Si nous postulons que l’œuvre est une, force est de constater que Le coq présente une structure tout à la fois unitaire et morcelée. Il apparaît alors que l’artiste se penche aussi sur la question de la continuité et de la discontinuité. En effet, contrairement à L’oiseau dans l’espace où le volatile s’étire en une seule courbe, Le coq est scindé en trois par les matériaux et par les volumes qu’ils occupent, et en deux par le pavé supérieur de la première partie du fait de sa grosseur (ses longueur et largeur sont les plus grandes de l’œuvre) et de sa place centrale dans l’ensemble. Cependant, cette discontinuité est dépassée par la reprise systématique dans les trois parties du motif de l’escalier à trois marches, par l’affinement partie par partie, et par la disposition des parties les unes par rapport aux autres. Cette continuité est donc d’ordre vertical et permet de voir l’un des thèmes présents dans l’œuvre : l’élévation.

Pour Brancusi, « ce n’est pas la forme extérieure qui est réelle mais l’essence des choses ». Selon lui, il n’est donc pas besoin de sculpter un coq de manière figurative pour donner à voir un coq. Le Coq de Brancusi possède trois caractéristiques essentielles de nature différentes. La première est un concept, il s’agit de l’élévation. La deuxième est spatiale : le coq est déterminé par un contour précis, un triangle sur pied. La dernière caractéristique est concrète : c’est la plume que représente la partie 3. Ce faisant, Brancusi nous livre le moyen de voir l’essence des choses. Il procède soit par métonymie, soit par synecdoque. En effet, l’élévation et le triangle sur pied sont deux idées qui présentent nécessairement un caractère de contigüité avec le coq – en ce sens, il y a métonymie –, tout comme la plume présente avec cet animal un lien d’inclusion – c’en est donc une synecdoque. Le coq est donc la concomitance de ces trois caractéristiques.
Au-delà de ces caractéristiques visibles, nous remarquons que Brancusi caractérise le coq par une idée, celle de supériorité. En effet, si nous considérons à nouveau que Le Coq est la seule partie supérieure, nous nous rendons compte que l’idée de supériorité est véhiculée à différents niveaux. Tout d’abord, Le Coq est placé au sommet de l’œuvre. Ensuite, on note que les différents matériaux utilisés de bas en haut vont, selon la tradition, du moins noble au plus noble. Par ailleurs, le bronze poli se distingue par sa disposition spatiale (l’orientation de ses marches n’est pas dans le même plan que celles des deux premières parties) et par son aspect droit et tranchant qui lui confère l’idée de force. Enfin, il y a une supériorité numérale dans la troisième partie : après les trois marches qui rappellent celles des parties 1 et 2, une nouvelle marche commence et s’élève.

== == ==

Consigne de travail 1
D'après le texte sur Le Coq de Brancusi, quelle est la deuxième caractéristique essentielle du coq ?
Consigne de travail 2
Transcrivez un passage du texte sur Le Coq de Brancusi. Commencez aux mots « Au-delà de ces » et arrêtez-vous après les mots « commence et s’élève. ».
Consigne de travail 3
Reprenez le texte sur Le Coq de Brancusi et poursuivez-le à partir de sa dernière phrase.

== == ==

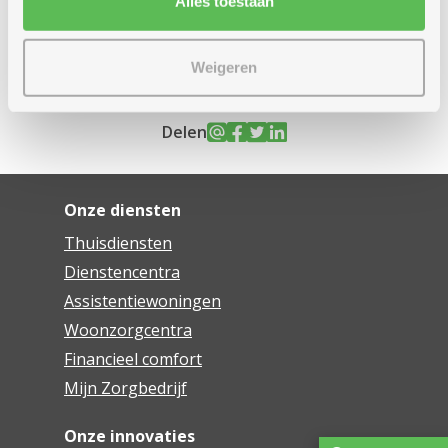
Alles toestaan
Remediëringsplan
Weigeren
Delen
Onze diensten
Thuisdiensten
Dienstencentra
Assistentiewoningen
Woonzorgcentra
Financieel comfort
Mijn Zorgbedrijf
Onze innovaties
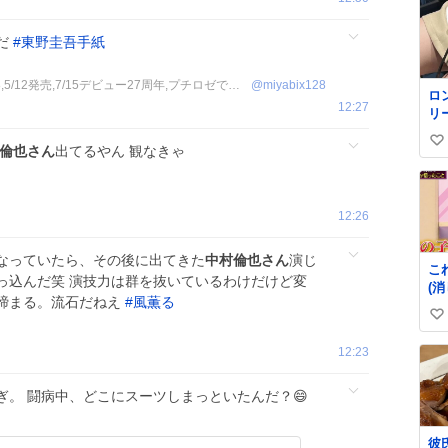
だ
#
東野圭吾手紙
麻見🐢雅🍐 高階くん単行本3巻R8,5/12発売,7/15デビュー27周年,プチロゼで連載中
@
miyabix128
ロ
12:27
リ
く
い
ル
倫也さん
出てるやん 観なきゃ
✨
い
級
ね
て
数
12:26
格
となっていたら、その後に出てきた
中村倫也さん
演じ
こ
っ込んだ笑 演技力は群を抜いているわけだけど変
(
締まる。流石だねえ
#
風薫る
の
い
ら)
い
12:23
ね
数
ぎ。 闘病中、どこにスーツしまっといたんだ？😄
彼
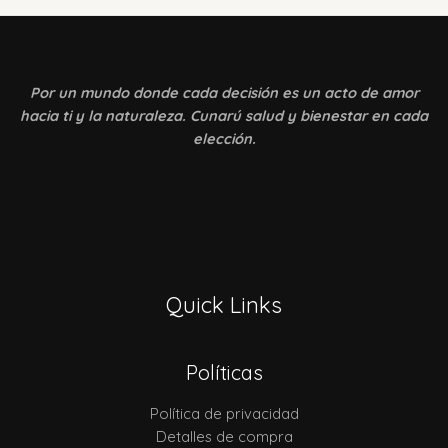
Por un mundo donde
cada decisión es un acto de amor
hacia ti y la naturaleza. Cunarú salud y bienestar en cada
elección.
Quick Links
Políticas
Política de privacidad
Detalles de compra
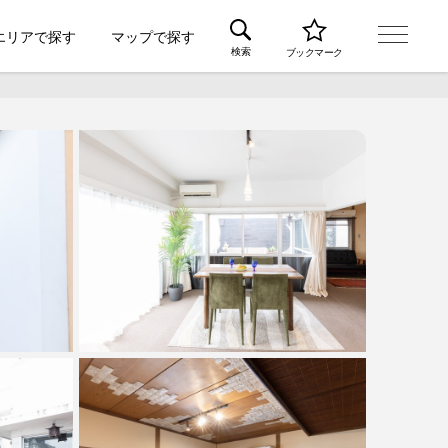
エリアで探す
マップで探す
検索
ブックマーク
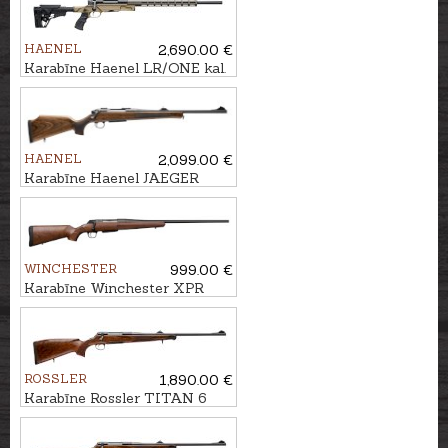
HAENEL
2,690.00 €
Karabīne Haenel LR/ONE kal.
6,5 Creedmoor, M15x1
HAENEL
2,099.00 €
Karabīne Haenel JAEGER
NXT DS kal. .30-06 M15x1
WINCHESTER
999.00 €
Karabīne Winchester XPR
Sporter .308Win. M14x1
ROSSLER
1,890.00 €
Karabīne Rossler TITAN 6
Exclusive kal. 7mm Rem.Mag.
M14x1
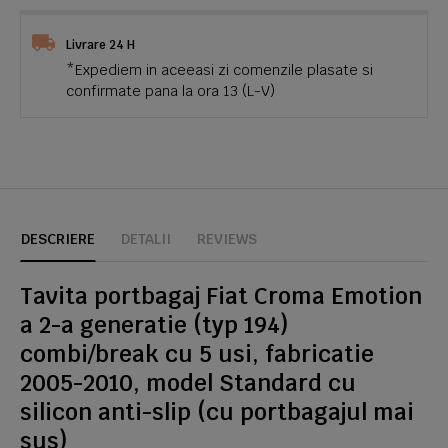
Livrare 24 H
*Expediem in aceeasi zi comenzile plasate si
confirmate pana la ora 13 (L-V)
DESCRIERE
DETALII
REVIEWS
Tavita portbagaj Fiat Croma Emotion
a 2-a generatie (typ 194)
combi/break cu 5 usi, fabricatie
2005-2010, model Standard cu
silicon anti-slip (cu portbagajul mai
sus)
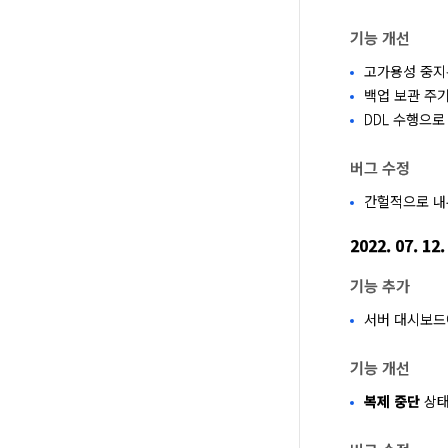
기능 개선
고가용성 중지된
백업 보관 주기
DDL 수행으로
버그 수정
간헐적으로 내
2022. 07. 12.
기능 추가
서버 대시보드
기능 개선
복제 중단
상태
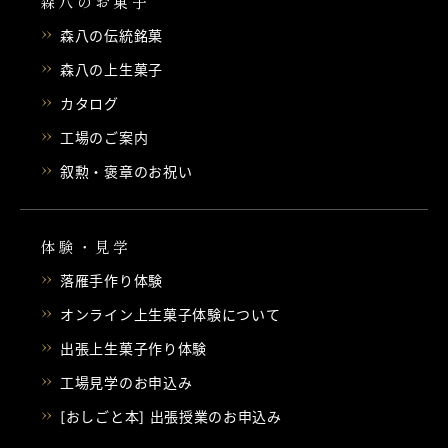
森八のお菓子
森八の伝統銘菓
森八の上生菓子
カタログ
工場のご案内
叙勲・褒章のお祝い
体験・見学
落雁手作り体験
オンライン上生菓子体験について
出張上生菓子作り体験
工場見学のお申込み
[おしごと本] 出張授業のお申込み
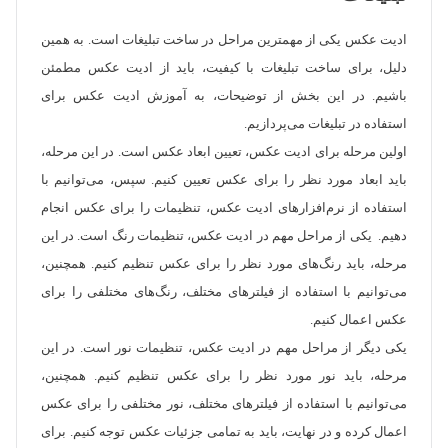
ادیت عکس یکی از مهمترین مراحل در ساخت تبلیغات است. به همین
دلیل، برای ساخت تبلیغات با کیفیت، باید از ادیت عکس مطمئن
باشیم. در این بخش از توضیحات، به آموزش ادیت عکس برای
استفاده در تبلیغات می‌پردازیم.
اولین مرحله برای ادیت عکس، تعیین ابعاد عکس است. در این مرحله،
باید ابعاد مورد نظر را برای عکس تعیین کنیم. سپس، می‌توانیم با
استفاده از نرم‌افزارهای ادیت عکس، تنظیمات را برای عکس انجام
دهیم. یکی از مراحل مهم در ادیت عکس، تنظیمات رنگ است. در این
مرحله، باید رنگ‌های مورد نظر را برای عکس تنظیم کنیم. همچنین،
می‌توانیم با استفاده از فیلترهای مختلف، رنگ‌های مختلفی را برای
عکس اعمال کنیم.
یکی دیگر از مراحل مهم در ادیت عکس، تنظیمات نور است. در این
مرحله، باید نور مورد نظر را برای عکس تنظیم کنیم. همچنین،
می‌توانیم با استفاده از فیلترهای مختلف، نور مختلفی را برای عکس
اعمال کرده و در نهایت، باید به تمامی جزئیات عکس توجه کنیم. برای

== == ==

Réponse attendue 1
Elle est spatiale : le coq est déterminé par un contour précis, un triangle sur pied.

Réponse attendue 2
Au-delà de ces caractéristiques visibles, nous remarquons que Brancusi caractérise le coq par une idée, celle de supériorité. En effet, si nous considérons à nouveau que Le Coq est la seule partie supérieure, nous nous rendons compte que l’idée de supériorité est véhiculée à différents niveaux. Tout d’abord, Le Coq est placé au sommet de l’œuvre. Ensuite, on note que les différents matériaux utilisés de bas en haut vont, selon la tradition, du moins noble au plus noble. Par ailleurs, le bronze poli se distingue par sa disposition spatiale (l’orientation de ses marches n’est pas dans le même plan que celles des deux premières parties) et par son aspect droit et tranchant qui lui confère l’idée de force. Enfin, il y a une supériorité numérale dans la troisième partie : après les trois marches qui rappellent celles des parties 1 et 2, une nouvelle marche commence et s’élève.

Réponse attendue 3
Le choix du coq comme sujet n’est pas anodin. Si on pose l’hypothèse que l’artiste s’assimile au coq, il ressort que Le Coq peut être compris comme une œuvre où Brancusi livre le rapport qu’entretiennent l’artiste et le monde. Ainsi, il suggère que l’artiste est précieux – par la noblesse du bronze poli – et fort – le bronze est résistant, contrairement à la pierre friable et au bois qui se décompose. De cette manière, nous pouvons interpréter la partie 2 comme représentant les intellectuels : leur couleur est similaire à celle de l’artiste (elle est claire), mais moins lumineuse. Leur nature est moins résistante, et en ce sens il sont liés au commun des mortels représentés par la partie 1. Cette idée est d’ailleurs corroborée par le fait que les parties 1 et 2 sont dans le prolongement l’une de l’autre et que leur motif est le même. Notons enfin que cette hypothèse de lecture est soutenue non seulement sur le plan qualitatif (par la nature et les propriétés des matériaux), mais aussi sur le plan quantitatif, par l’affinement partie par partie. En effet, le nombre des intellectuels est bien moindre que celui de l’ensemble, et le nombre des artistes, moins élevé que celui des intellectuels pris dans leur ensemble.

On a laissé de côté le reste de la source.